Hi Cathy
There is definitely a SAS AMO for PowerPoint. Have a look at the product docu:
http://support.sas.com/documentation/onlinedoc/addin/index.html
I believe SAS AMO is a great way to empower end-users to do their own analysis and create some adhoc-reports without the need of knowing a lot about programming.
For what you want to achieve I think that you risk a lot of pain when you give ppt slides to the end-user for regular reporting. It's less about the data source. I agree that you can protect it by granting read access only.
But what are you going to do about the ppt slides which are under the end-users control? How do you avoid that your end-users start changing the slides until they are no more functional - and then start "screaming" that "the system" is faulty.
I promise you that this is going to happen in one way or the other and that you will have to intervene and fix slides month after month.
Also: Because a lot of end-users won't understand the difference between slides with a "data link" and their own "static" slides you risk a "inflation" of change request.

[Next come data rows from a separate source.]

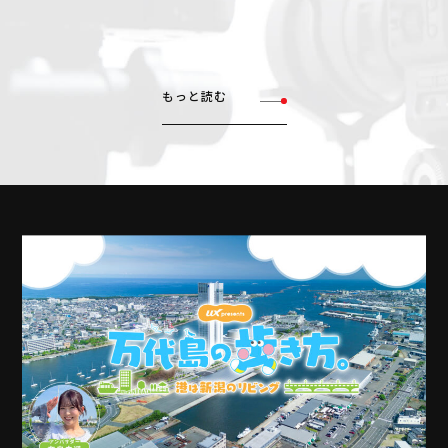
もっと読む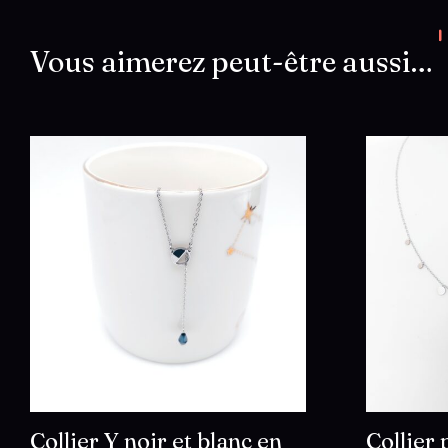
Vous aimerez peut-être aussi…
Collier Y noir et blanc en
Collier 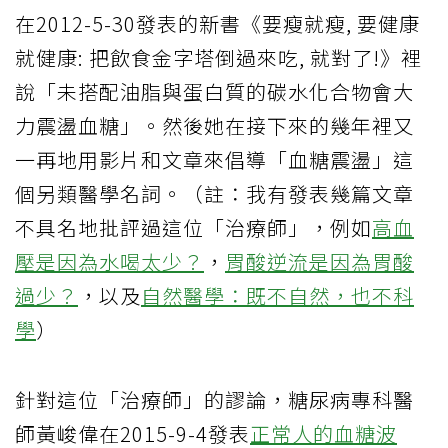
在2012-5-30發表的新書《要瘦就瘦, 要健康
就健康: 把飲食金字塔倒過來吃, 就對了!》裡
說「未搭配油脂與蛋白質的碳水化合物會大
力震盪血糖」。然後她在接下來的幾年裡又
一再地用影片和文章來倡導「血糖震盪」這
個另類醫學名詞。（註：我有發表幾篇文章
不具名地批評過這位「治療師」，例如
高血
壓是因為水喝太少？
，
胃酸逆流是因為胃酸
過少？
，以及
自然醫學：既不自然，也不科
學
）
針對這位「治療師」的謬論，糖尿病專科醫
師黃峻偉在2015-9-4發表
正常人的血糖波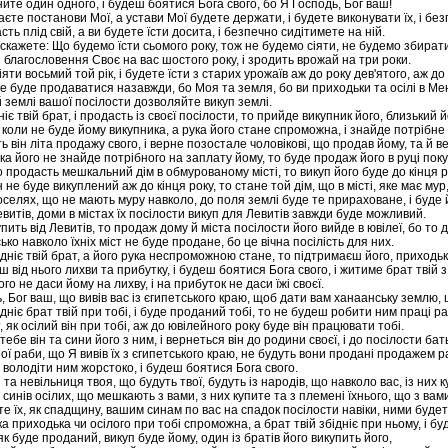
ите один одного, і будеш боятися Бога свого, бо Я Господь, Бог ваш!
аєте постанови Мої, а устави Мої будете держати, і будете виконувати їх, і бе
сть плід свій, а ви будете їсти досита, і безпечно сидітимете на ній.
скажете: Що будемо їсти сьомого року, тож не будемо сіяти, не будемо збирати
 благословення Своє на вас шостого року, і зродить врожай на три роки.
іяти восьмий той рік, і будете їсти з старих урожаїв аж до року дев'ятого, аж д
е буде продаватися назавжди, бо Моя та земля, бо ви приходьки та осілі в Ме
й землі вашої посілости дозволяйте викуп землі.
іє твій брат, і продасть із своєї посілости, то прийде викупник його, близький 
 коли не буде йому викупника, а рука його стане спроможна, і знайде потрібне 
ь він літа продажу свого, і верне позостале чоловікові, що продав йому, та й в
а його не знайде потрібного на заплату йому, то буде продаж його в руці покупц
 продасть мешкальний дім в обмурованому місті, то викуп його буде до кінця ро
 не буде викуплений аж до кінця року, то стане той дім, що в місті, яке має мур
селях, що не мають муру навколо, до поля землі буде те прираховане, і буде йо
витів, доми в містах їх посілости викуп для Левитів завжди буде можливий.
пить від Левитів, то продаж дому й міста посілости його вийде в ювілеї, бо то д
ко навколо їхніх міст не буде продане, бо це вічна посілість для них.
дніє твій брат, а його рука неспроможною стане, то підтримаєш його, приходько 
 від нього лихви та прибутку, і будеш боятися Бога свого, і житиме брат твій 
го не даси йому на лихву, і на прибуток не даси їжі своєї.
, Бог ваш, що вивів вас із єгипетського краю, щоб дати вам ханаанську землю,
дніє брат твій при тобі, і буде проданий тобі, то не будеш робити ним праці ра
 як осілий він при тобі, аж до ювілейного року буде він працювати тобі.
тебе він та сини його з ним, і вернеться він до родини своєї, і до посілости бать
ї раби, що Я вивів їх з єгипетського краю, не будуть вони продані продажем р
володіти ним жорстоко, і будеш боятися Бога свого.
 та невільниця твоя, що будуть твої, будуть із народів, що навколо вас, із них
 синів осілих, що мешкають з вами, з них купите та з племені їхнього, що з вами
те їх, як спадщину, вашим синам по вас на спадок посілости навіки, ними буд
а приходька чи осілого при тобі спроможна, а брат твій збідніє при ньому, і 
як буде проданий, викуп буде йому, один із братів його викупить його,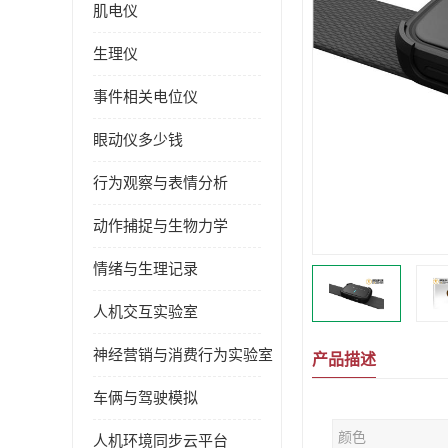
肌电仪
生理仪
事件相关电位仪
眼动仪多少钱
行为观察与表情分析
动作捕捉与生物力学
情绪与生理记录
人机交互实验室
神经营销与消费行为实验室
产品描述
车俩与驾驶模拟
颜色
人机环境同步云平台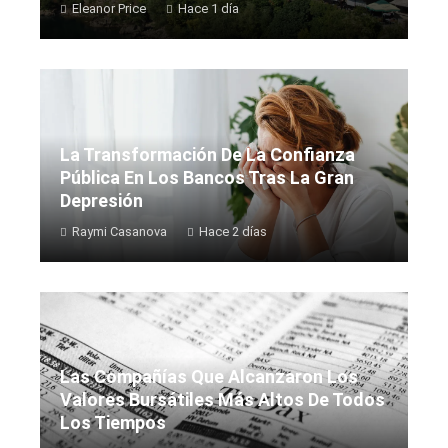
Eleanor Price
Hace 1 día
La Transformación De La Confianza
Pública En Los Bancos Tras La Gran
Depresión
Raymi Casanova
Hace 2 días
Las Compañías Que Alcanzaron Los
Valores Bursátiles Más Altos De Todos
Los Tiempos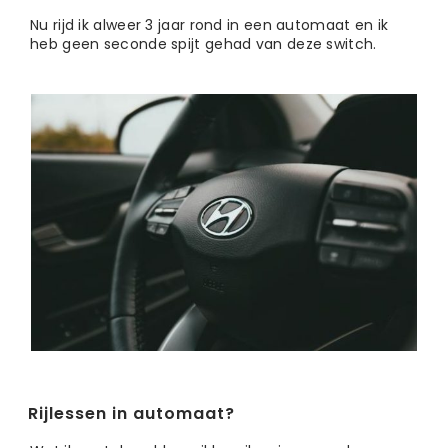
Nu rijd ik alweer 3 jaar rond in een automaat en ik
heb geen seconde spijt gehad van deze switch.
Rijlessen in automaat?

You will get little understanding that some of the requested and so simple looking changes would be a pain to realise.
If your end-users want access to the underlying data to produce their own adhoc-reports: Give them either access via SAS AMO (then best done in Excel) or produce monthly data extracts for them (i.e. csv files).

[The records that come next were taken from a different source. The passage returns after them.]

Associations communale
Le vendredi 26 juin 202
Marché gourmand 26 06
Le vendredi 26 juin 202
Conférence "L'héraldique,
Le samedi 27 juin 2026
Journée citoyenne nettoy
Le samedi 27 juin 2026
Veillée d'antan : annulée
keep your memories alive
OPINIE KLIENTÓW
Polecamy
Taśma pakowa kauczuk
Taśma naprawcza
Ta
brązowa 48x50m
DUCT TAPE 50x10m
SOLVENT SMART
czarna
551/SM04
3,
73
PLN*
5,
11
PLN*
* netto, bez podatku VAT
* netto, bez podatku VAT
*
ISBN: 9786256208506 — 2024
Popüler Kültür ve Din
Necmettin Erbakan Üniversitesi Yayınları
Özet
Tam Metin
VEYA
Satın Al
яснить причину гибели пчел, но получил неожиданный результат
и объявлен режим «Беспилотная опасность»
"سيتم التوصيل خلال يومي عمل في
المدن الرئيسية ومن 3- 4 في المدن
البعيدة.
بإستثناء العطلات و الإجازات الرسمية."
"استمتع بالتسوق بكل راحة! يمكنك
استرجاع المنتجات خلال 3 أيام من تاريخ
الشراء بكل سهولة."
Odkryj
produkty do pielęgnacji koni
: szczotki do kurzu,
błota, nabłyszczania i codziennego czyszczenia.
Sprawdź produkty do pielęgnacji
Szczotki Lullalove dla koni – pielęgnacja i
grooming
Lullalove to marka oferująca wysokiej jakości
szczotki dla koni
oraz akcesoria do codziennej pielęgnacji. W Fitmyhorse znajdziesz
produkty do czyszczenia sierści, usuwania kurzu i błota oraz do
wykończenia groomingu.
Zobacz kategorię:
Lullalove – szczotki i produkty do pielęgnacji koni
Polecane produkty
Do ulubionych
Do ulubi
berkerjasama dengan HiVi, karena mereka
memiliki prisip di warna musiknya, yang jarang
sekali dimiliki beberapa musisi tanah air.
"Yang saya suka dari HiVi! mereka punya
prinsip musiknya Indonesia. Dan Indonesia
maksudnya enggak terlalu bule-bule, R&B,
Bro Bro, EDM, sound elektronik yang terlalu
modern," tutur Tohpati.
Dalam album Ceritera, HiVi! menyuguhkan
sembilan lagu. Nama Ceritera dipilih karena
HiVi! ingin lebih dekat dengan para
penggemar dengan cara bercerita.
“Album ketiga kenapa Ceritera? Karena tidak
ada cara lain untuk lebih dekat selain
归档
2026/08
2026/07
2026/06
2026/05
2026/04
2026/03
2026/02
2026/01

There is another issue with SAS AMO (and also any VBA solution): All this stuff depends on the MS Office version and it wouldn't be the first time that some functionality doesn't work properly anymore after MS Office got updated.
The "bad" thing about push and pdf: Unless you've got experience with SAS/Graph then creating reasonable graphs with SAS could become quite a challenge and is for sure more difficult than creating the same graphs in MS Office.